In order to evaluate the meaning of the word humility properly, one must consider the fact that it stems from the greek word irine, which means peace.  It is quite possible that the word serenity, serene, is related to what we call humility.  Thus, we can understand that there is no humility in confusion.  The holy fathers say that where there is peace, there is God.  In one of the priest’s exclamations during the divine services God is referred to as the King of peace.  The holy apostle Paul teaches that the kingdom of God is righteousness, peace and joy in the Holy Spirit.  Consequently, humility is none other than the state of being in peace, in a peaceful and leveled state of the soul.  It is only in this state that the soul is filled with the light of God, with His grace, and it is only in this state that it actively experiences the communion with God.
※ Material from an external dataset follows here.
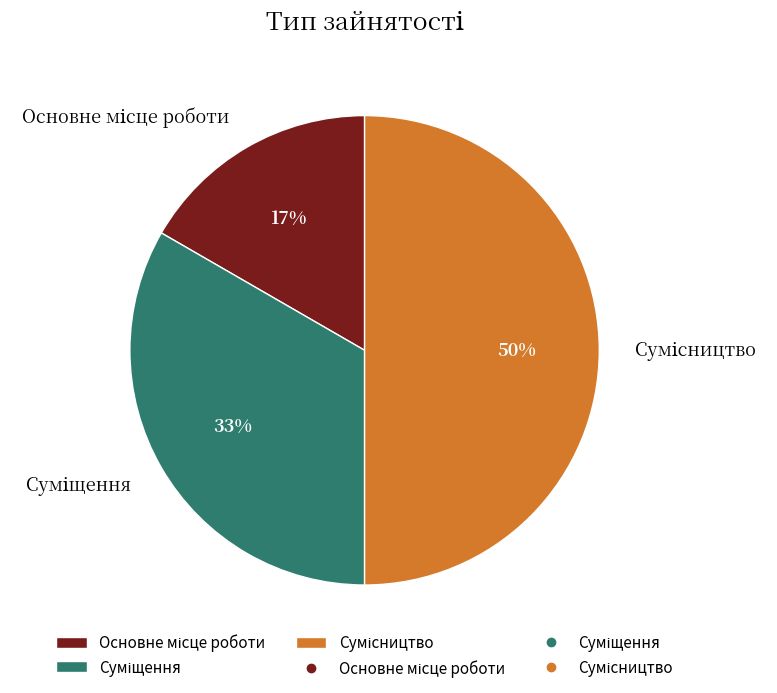

To the nearest percent, what is the average slice percentage?

33%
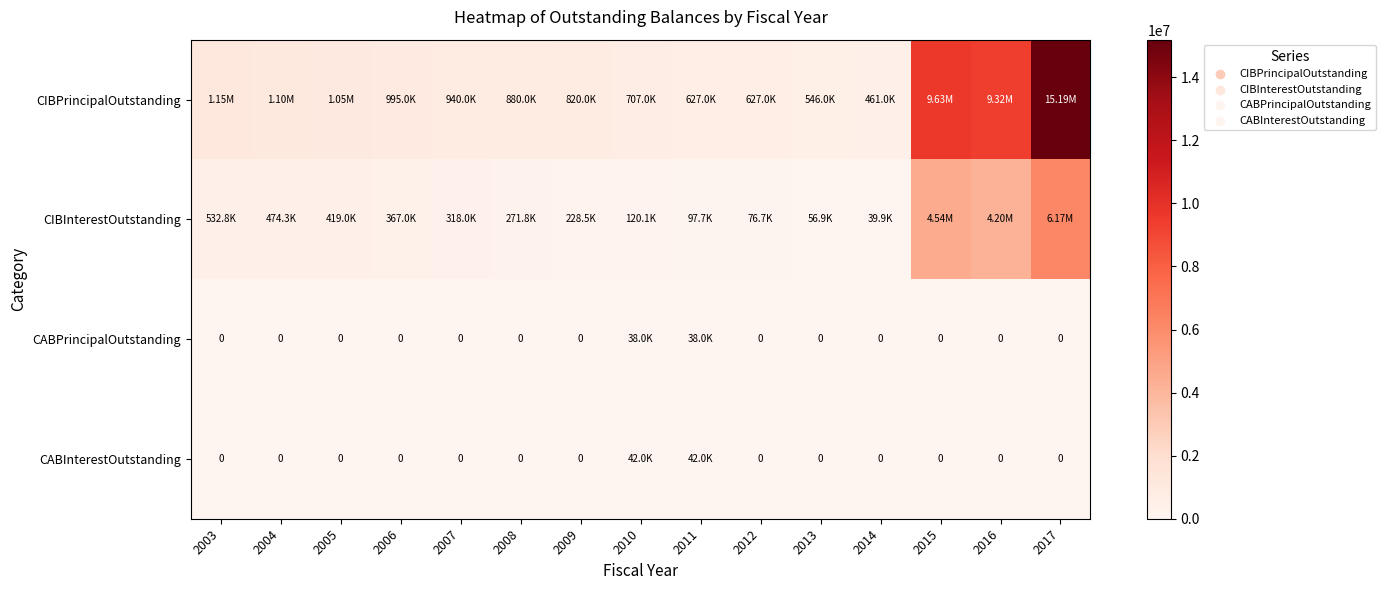

At how many categories does at least one series exceed 12446679?

1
Thus, humility is the firm foundation upon which the house of all the virtues is built.  Christian life is inconceivable without humility.

What are the impediments to the acquiring of humility?  Attachment to transitory world.  Here, for better clarity, we could juxtapose humility with worldliness, where in the first case, humility is union with God, and in the other, worldliness is the collection of all the passions.  Humility is love toward God.  Worldliness is love and lust toward the transitory world and all that belongs to it.  Therefore, pride, love of honor, vainglory, avarice, envy, lust and other passions are an impediment in the acquiring of humility and, with it, of the grace of God.

St. Seraphim of Sarov said that the goal of the christian life is the acquisition of the grace of the Holy Spirit.  Consequently, it can be said that the goal of the christian life is the acquisition of humility, of God`s peace in one`s soul.

Humility is the renunciation of the world.

Humility is the purity of heart.

Humility is the complete submission to the will of God.

Humility is the gratitude toward God for all things.

Humility is the pure prayer of the heart.

Humility is the foretaste of the kingdom of God already in this life.

Humility is the true union with God.